Copy out the entries that follow, unchanged.

[Excerpts from a dataset]
......

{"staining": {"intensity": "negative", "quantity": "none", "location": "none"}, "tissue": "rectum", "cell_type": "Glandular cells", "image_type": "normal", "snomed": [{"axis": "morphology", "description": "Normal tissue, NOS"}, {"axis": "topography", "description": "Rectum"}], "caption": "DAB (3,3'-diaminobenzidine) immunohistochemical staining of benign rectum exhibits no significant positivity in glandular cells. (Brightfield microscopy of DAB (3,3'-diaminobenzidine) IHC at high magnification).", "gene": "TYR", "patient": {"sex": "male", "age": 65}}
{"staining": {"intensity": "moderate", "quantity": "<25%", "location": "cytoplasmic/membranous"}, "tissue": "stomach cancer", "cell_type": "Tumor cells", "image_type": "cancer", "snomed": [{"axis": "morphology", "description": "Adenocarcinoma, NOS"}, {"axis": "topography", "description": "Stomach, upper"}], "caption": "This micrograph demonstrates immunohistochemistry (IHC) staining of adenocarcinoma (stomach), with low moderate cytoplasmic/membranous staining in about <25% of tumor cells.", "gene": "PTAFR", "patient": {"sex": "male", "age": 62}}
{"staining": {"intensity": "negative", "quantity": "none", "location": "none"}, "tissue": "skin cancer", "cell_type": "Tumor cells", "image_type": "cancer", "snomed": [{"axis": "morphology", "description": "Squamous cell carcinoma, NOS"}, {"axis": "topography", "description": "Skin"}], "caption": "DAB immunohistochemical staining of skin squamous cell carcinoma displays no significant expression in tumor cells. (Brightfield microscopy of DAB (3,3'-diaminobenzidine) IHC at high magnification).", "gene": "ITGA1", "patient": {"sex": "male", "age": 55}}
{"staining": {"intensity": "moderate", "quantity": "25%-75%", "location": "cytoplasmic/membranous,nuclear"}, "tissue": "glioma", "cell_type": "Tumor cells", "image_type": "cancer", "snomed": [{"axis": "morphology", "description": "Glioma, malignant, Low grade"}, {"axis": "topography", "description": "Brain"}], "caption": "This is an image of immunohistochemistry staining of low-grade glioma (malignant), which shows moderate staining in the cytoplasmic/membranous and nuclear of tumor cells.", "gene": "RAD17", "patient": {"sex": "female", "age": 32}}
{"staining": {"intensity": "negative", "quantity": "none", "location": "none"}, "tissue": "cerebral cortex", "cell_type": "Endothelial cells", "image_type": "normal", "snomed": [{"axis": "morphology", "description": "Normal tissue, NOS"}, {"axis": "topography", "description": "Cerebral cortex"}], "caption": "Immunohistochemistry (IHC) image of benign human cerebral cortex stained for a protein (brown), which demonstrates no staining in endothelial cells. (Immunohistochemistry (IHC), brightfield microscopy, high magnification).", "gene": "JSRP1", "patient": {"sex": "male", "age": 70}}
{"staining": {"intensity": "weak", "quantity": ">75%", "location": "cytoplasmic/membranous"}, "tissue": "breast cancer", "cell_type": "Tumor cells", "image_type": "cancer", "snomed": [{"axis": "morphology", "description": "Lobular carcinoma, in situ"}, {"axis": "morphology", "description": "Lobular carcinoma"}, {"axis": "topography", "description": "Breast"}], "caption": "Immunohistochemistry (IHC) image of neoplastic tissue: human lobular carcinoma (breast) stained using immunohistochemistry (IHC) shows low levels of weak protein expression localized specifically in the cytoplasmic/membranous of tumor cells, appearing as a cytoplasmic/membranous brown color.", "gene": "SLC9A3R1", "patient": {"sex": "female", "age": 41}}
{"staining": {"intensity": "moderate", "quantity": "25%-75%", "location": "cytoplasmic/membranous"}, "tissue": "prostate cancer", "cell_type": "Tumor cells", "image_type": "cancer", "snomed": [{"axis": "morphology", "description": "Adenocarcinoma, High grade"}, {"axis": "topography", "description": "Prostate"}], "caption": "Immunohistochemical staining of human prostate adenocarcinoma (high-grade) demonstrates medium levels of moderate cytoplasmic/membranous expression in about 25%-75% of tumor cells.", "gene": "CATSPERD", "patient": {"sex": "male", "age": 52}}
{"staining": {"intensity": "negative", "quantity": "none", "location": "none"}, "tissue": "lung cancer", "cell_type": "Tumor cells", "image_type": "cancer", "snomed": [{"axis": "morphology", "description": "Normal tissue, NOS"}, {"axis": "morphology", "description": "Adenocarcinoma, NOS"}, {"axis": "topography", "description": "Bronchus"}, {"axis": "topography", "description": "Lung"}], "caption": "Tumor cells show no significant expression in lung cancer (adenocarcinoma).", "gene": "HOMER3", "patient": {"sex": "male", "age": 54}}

......

SOLUTION TO THIS EXERCISE:
{"staining": {"intensity": "negative", "quantity": "none", "location": "none"}, "tissue": "rectum", "cell_type": "Glandular cells", "image_type": "normal", "snomed": [{"axis": "morphology", "description": "Normal tissue, NOS"}, {"axis": "topography", "description": "Rectum"}], "caption": "DAB (3,3'-diaminobenzidine) immunohistochemical staining of benign rectum exhibits no significant positivity in glandular cells. (Brightfield microscopy of DAB (3,3'-diaminobenzidine) IHC at high magnification).", "gene": "TYR", "patient": {"sex": "male", "age": 65}}
{"staining": {"intensity": "moderate", "quantity": "<25%", "location": "cytoplasmic/membranous"}, "tissue": "stomach cancer", "cell_type": "Tumor cells", "image_type": "cancer", "snomed": [{"axis": "morphology", "description": "Adenocarcinoma, NOS"}, {"axis": "topography", "description": "Stomach, upper"}], "caption": "This micrograph demonstrates immunohistochemistry (IHC) staining of adenocarcinoma (stomach), with low moderate cytoplasmic/membranous staining in about <25% of tumor cells.", "gene": "PTAFR", "patient": {"sex": "male", "age": 62}}
{"staining": {"intensity": "negative", "quantity": "none", "location": "none"}, "tissue": "skin cancer", "cell_type": "Tumor cells", "image_type": "cancer", "snomed": [{"axis": "morphology", "description": "Squamous cell carcinoma, NOS"}, {"axis": "topography", "description": "Skin"}], "caption": "DAB immunohistochemical staining of skin squamous cell carcinoma displays no significant expression in tumor cells. (Brightfield microscopy of DAB (3,3'-diaminobenzidine) IHC at high magnification).", "gene": "ITGA1", "patient": {"sex": "male", "age": 55}}
{"staining": {"intensity": "moderate", "quantity": "25%-75%", "location": "cytoplasmic/membranous,nuclear"}, "tissue": "glioma", "cell_type": "Tumor cells", "image_type": "cancer", "snomed": [{"axis": "morphology", "description": "Glioma, malignant, Low grade"}, {"axis": "topography", "description": "Brain"}], "caption": "This is an image of immunohistochemistry staining of low-grade glioma (malignant), which shows moderate staining in the cytoplasmic/membranous and nuclear of tumor cells.", "gene": "RAD17", "patient": {"sex": "female", "age": 32}}
{"staining": {"intensity": "negative", "quantity": "none", "location": "none"}, "tissue": "cerebral cortex", "cell_type": "Endothelial cells", "image_type": "normal", "snomed": [{"axis": "morphology", "description": "Normal tissue, NOS"}, {"axis": "topography", "description": "Cerebral cortex"}], "caption": "Immunohistochemistry (IHC) image of benign human cerebral cortex stained for a protein (brown), which demonstrates no staining in endothelial cells. (Immunohistochemistry (IHC), brightfield microscopy, high magnification).", "gene": "JSRP1", "patient": {"sex": "male", "age": 70}}
{"staining": {"intensity": "weak", "quantity": ">75%", "location": "cytoplasmic/membranous"}, "tissue": "breast cancer", "cell_type": "Tumor cells", "image_type": "cancer", "snomed": [{"axis": "morphology", "description": "Lobular carcinoma, in situ"}, {"axis": "morphology", "description": "Lobular carcinoma"}, {"axis": "topography", "description": "Breast"}], "caption": "Immunohistochemistry (IHC) image of neoplastic tissue: human lobular carcinoma (breast) stained using immunohistochemistry (IHC) shows low levels of weak protein expression localized specifically in the cytoplasmic/membranous of tumor cells, appearing as a cytoplasmic/membranous brown color.", "gene": "SLC9A3R1", "patient": {"sex": "female", "age": 41}}
{"staining": {"intensity": "moderate", "quantity": "25%-75%", "location": "cytoplasmic/membranous"}, "tissue": "prostate cancer", "cell_type": "Tumor cells", "image_type": "cancer", "snomed": [{"axis": "morphology", "description": "Adenocarcinoma, High grade"}, {"axis": "topography", "description": "Prostate"}], "caption": "Immunohistochemical staining of human prostate adenocarcinoma (high-grade) demonstrates medium levels of moderate cytoplasmic/membranous expression in about 25%-75% of tumor cells.", "gene": "CATSPERD", "patient": {"sex": "male", "age": 52}}
{"staining": {"intensity": "negative", "quantity": "none", "location": "none"}, "tissue": "lung cancer", "cell_type": "Tumor cells", "image_type": "cancer", "snomed": [{"axis": "morphology", "description": "Normal tissue, NOS"}, {"axis": "morphology", "description": "Adenocarcinoma, NOS"}, {"axis": "topography", "description": "Bronchus"}, {"axis": "topography", "description": "Lung"}], "caption": "Tumor cells show no significant expression in lung cancer (adenocarcinoma).", "gene": "HOMER3", "patient": {"sex": "male", "age": 54}}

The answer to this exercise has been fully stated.